Go line by line through the entries and show those that hold the string "decisions".

● **DATASET EXTRACT**
--------------------------------

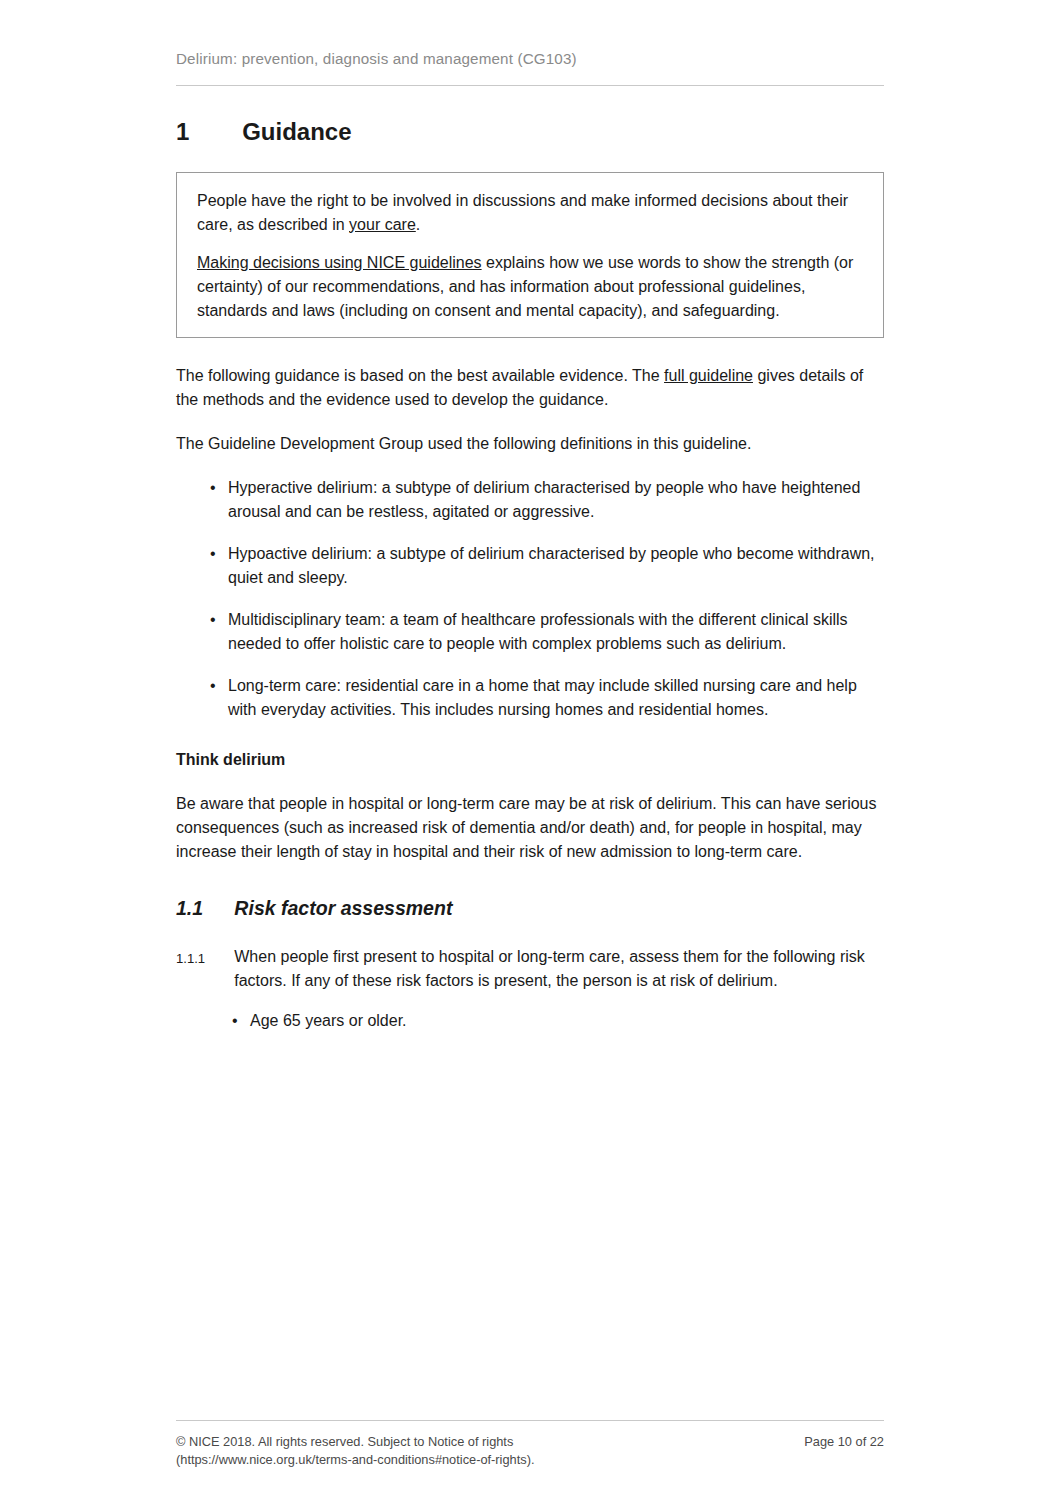Delirium: prevention, diagnosis and management (CG103)
1 Guidance
People have the right to be involved in discussions and make informed decisions about their care, as described in your care.
Making decisions using NICE guidelines explains how we use words to show the strength (or certainty) of our recommendations, and has information about professional guidelines, standards and laws (including on consent and mental capacity), and safeguarding.
The following guidance is based on the best available evidence. The full guideline gives details of the methods and the evidence used to develop the guidance.
The Guideline Development Group used the following definitions in this guideline.
Hyperactive delirium: a subtype of delirium characterised by people who have heightened arousal and can be restless, agitated or aggressive.
Hypoactive delirium: a subtype of delirium characterised by people who become withdrawn, quiet and sleepy.
Multidisciplinary team: a team of healthcare professionals with the different clinical skills needed to offer holistic care to people with complex problems such as delirium.
Long-term care: residential care in a home that may include skilled nursing care and help with everyday activities. This includes nursing homes and residential homes.
Think delirium
Be aware that people in hospital or long-term care may be at risk of delirium. This can have serious consequences (such as increased risk of dementia and/or death) and, for people in hospital, may increase their length of stay in hospital and their risk of new admission to long-term care.
1.1 Risk factor assessment
1.1.1
When people first present to hospital or long-term care, assess them for the following risk factors. If any of these risk factors is present, the person is at risk of delirium.
Age 65 years or older.
© NICE 2018. All rights reserved. Subject to Notice of rights (https://www.nice.org.uk/terms-and-conditions#notice-of-rights).
Page 10 of 22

--------------------------------

● **WRITTEN SOLUTION**
People have the right to be involved in discussions and make informed decisions about their care, as described in your care.
Making decisions using NICE guidelines explains how we use words to show the strength (or certainty) of our recommendations, and has information about professional guidelines, standards and laws (including on consent and mental capacity), and safeguarding.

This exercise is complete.